The complexity class BQP (bounded-error quantum polynomial time) seems to be defined only considering the time factor. Is this always meaningful? Do algorithms exist where computational time scales polynomially with the input size but other resources such as memory scale exponentially?
2 Answers
BQP is defined considering circuit size, which is to say the total number of gates. This means that it incorporates:
- Number of qubits — because we can ignore any qubits which are not acted on by a gate. This will be polynomially bounded relative to the input size, and often a modest polynomial (e.g. Shor's algorithm only involves a number of qubits which is a constant factor times the input size).

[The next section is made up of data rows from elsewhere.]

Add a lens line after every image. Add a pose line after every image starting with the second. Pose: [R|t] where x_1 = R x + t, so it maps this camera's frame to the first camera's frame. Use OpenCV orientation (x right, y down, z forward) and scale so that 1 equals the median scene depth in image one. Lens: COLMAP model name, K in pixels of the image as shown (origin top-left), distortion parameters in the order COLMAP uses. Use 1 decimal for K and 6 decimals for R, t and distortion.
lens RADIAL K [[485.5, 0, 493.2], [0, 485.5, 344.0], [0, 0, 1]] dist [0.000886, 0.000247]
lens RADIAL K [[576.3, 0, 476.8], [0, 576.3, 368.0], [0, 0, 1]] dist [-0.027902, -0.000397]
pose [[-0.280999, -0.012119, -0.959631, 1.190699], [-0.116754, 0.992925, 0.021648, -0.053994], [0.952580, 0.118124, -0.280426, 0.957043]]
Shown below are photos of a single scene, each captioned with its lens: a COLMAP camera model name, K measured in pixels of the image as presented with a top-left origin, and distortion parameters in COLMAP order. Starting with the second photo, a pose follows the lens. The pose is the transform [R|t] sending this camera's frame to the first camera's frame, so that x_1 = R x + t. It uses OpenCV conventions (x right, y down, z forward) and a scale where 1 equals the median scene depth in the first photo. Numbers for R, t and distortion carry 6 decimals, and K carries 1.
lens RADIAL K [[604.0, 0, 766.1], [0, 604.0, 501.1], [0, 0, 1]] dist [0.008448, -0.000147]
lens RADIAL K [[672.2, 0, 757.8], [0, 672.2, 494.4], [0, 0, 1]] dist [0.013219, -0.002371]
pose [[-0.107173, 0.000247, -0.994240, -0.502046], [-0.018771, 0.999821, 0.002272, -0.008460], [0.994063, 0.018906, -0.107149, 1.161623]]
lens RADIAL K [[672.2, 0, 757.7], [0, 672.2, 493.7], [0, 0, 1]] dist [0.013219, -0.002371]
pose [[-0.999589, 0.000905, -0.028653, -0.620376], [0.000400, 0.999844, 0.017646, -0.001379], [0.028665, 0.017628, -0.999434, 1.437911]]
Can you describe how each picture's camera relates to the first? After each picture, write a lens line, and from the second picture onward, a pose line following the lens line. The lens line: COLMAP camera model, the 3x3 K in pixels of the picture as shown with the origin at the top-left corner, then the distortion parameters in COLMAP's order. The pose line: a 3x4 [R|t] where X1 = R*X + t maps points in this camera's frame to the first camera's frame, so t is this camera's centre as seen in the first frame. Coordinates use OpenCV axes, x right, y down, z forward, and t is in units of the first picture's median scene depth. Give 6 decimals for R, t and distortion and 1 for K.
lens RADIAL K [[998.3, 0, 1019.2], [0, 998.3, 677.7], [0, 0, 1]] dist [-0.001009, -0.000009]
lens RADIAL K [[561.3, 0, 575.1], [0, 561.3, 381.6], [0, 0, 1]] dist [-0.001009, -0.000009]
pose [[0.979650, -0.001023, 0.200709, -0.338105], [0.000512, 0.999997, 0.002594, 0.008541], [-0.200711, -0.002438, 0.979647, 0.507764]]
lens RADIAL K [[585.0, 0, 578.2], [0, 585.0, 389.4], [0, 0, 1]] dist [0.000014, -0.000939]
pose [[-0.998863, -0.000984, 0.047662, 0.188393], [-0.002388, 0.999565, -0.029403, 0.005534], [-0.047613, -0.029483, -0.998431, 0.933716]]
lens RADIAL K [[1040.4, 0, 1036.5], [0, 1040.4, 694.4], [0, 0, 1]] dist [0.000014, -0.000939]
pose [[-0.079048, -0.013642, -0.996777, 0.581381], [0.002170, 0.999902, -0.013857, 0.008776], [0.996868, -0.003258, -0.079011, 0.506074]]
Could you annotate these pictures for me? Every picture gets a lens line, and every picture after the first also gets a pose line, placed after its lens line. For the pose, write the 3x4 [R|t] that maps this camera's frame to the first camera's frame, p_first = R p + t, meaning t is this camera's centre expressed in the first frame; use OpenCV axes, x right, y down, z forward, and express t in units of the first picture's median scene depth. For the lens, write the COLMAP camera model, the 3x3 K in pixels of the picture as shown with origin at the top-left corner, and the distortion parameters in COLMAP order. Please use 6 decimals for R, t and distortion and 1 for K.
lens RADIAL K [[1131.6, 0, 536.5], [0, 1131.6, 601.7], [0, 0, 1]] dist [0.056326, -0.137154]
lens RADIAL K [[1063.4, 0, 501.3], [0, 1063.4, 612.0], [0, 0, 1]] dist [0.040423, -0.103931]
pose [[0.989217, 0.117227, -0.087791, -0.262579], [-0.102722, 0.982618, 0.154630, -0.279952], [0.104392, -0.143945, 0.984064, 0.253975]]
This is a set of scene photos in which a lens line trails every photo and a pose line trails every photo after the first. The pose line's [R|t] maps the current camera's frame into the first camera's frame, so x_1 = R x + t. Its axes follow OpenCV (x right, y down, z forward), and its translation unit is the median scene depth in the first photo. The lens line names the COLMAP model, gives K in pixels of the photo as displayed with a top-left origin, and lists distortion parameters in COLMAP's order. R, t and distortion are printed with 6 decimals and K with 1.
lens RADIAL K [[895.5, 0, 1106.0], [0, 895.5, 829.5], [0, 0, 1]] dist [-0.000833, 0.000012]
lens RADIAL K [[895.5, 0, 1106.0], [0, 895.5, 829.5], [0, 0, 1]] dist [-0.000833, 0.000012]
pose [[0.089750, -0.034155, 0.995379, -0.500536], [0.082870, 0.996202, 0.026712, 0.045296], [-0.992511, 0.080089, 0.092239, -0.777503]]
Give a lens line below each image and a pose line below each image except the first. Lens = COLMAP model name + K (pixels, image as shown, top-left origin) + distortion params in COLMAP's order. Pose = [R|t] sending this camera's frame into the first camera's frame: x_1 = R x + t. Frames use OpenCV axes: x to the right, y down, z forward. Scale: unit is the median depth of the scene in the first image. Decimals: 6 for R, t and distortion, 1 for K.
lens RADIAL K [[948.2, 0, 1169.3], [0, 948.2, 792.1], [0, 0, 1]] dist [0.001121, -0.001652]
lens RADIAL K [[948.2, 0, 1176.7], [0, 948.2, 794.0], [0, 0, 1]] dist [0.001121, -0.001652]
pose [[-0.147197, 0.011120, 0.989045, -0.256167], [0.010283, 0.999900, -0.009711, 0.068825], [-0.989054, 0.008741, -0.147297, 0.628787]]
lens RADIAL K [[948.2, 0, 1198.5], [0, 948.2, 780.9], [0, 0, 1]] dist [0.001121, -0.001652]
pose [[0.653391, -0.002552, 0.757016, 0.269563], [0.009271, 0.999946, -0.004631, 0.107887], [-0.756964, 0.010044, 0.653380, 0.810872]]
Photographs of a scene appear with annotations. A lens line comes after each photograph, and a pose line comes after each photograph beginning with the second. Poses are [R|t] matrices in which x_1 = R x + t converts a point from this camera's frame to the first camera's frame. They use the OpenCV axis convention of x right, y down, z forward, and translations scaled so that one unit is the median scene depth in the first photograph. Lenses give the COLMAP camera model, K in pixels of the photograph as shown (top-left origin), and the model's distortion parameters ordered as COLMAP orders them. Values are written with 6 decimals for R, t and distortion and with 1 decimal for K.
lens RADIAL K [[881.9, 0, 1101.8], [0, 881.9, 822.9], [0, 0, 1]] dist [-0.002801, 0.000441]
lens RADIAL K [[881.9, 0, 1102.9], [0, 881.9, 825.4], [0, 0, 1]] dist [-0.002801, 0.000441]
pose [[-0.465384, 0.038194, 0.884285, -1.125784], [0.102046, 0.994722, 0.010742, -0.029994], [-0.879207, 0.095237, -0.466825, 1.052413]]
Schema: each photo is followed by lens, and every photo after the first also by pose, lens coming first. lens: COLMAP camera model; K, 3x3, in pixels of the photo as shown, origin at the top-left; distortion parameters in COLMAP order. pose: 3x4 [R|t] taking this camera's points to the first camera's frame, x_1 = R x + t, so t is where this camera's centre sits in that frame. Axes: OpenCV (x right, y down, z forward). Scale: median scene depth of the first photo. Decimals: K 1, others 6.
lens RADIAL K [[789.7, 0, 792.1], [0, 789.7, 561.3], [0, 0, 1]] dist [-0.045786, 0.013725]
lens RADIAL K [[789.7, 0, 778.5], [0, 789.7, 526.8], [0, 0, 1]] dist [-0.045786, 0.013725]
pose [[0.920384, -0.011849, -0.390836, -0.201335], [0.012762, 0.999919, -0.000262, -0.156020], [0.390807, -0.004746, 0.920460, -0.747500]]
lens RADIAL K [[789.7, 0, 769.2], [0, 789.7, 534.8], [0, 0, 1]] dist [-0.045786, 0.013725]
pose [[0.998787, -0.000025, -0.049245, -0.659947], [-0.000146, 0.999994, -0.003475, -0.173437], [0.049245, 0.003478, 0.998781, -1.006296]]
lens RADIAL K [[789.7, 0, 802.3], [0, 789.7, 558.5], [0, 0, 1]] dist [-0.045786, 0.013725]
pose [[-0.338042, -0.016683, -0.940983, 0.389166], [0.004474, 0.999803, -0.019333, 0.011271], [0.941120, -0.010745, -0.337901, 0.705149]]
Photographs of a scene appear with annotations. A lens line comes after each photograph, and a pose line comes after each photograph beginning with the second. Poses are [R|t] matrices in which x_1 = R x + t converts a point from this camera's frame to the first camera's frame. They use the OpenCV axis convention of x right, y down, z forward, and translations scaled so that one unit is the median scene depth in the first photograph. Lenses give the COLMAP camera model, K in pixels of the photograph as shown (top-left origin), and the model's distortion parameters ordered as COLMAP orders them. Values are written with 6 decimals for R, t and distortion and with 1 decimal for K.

- Circuit depth (or 'time') — because the longest the computation could take is if we perform one gate after another, without performing any operations in parallel.
- Communication with control systems — because the gates being performed are taken from some finite gate set, and even if we allow intermediate measurements, the amount of communication required to indicate the result of the measurement and the amount of computation required to determine what is done next is usually a constant for each operation.
- Interactions between quantum systems — even if we consider an architecture which does not have all-to-all interactions or anything close to it, we can simulate having that connectivity by performing explicit SWAP operations, which can themselves be decomposed into a constant number of two-qubit operations. This might give us a noticeable polynomial overhead which impacts how practical an algorithm is for a given architecture, but it does not hide an exponential amount of work.
- Energy — again because the circuits are decomposed into a finite gate-set, there is no obvious way to obtain an apparent speed-up by "doing the gates faster" or by hiding work in an exotic interaction, if our bound is in terms of the number of operations performed from a fairly basic set of operations. This consideration is more important in adiabatic quantum computing: we can't try to avoid small gaps just by amplifying the entire energy landscape as much as we like — meaning that we must take longer to do the computation instead, corresponding in the circuit picture to a circuit with more gates.
In effect, counting the number of gates from a constant-sized set captures many things which you might worry about as practical resources: it leaves very little space to hide anything which is secretly very expensive.
Not for memory, at least, as every memory access requires $O(1)$ 'time'.
In the term time complexity, 'time' is a bit misleading, as we actually count the number of elementary operations required to perform an algorithm. Under the additional assumption that these operations can be performed in '$O(1)$ time', we can say that our algorithm has a 'time complexity'. But what we are actually mean is that we have a 'operation complexity' which we express in time.
I think it is clearer that counting elementary operations is a fundamental and important measure of the number of resources required by an algorithm, as we can always decide how many resources each elementary operation requires.
While in the definition of BQP and for quantum algorithms we consider circuit complexity instead of 'operation complexity', circuit complexity can again defined in terms of operations on Turing machines, so the same reasoning applies.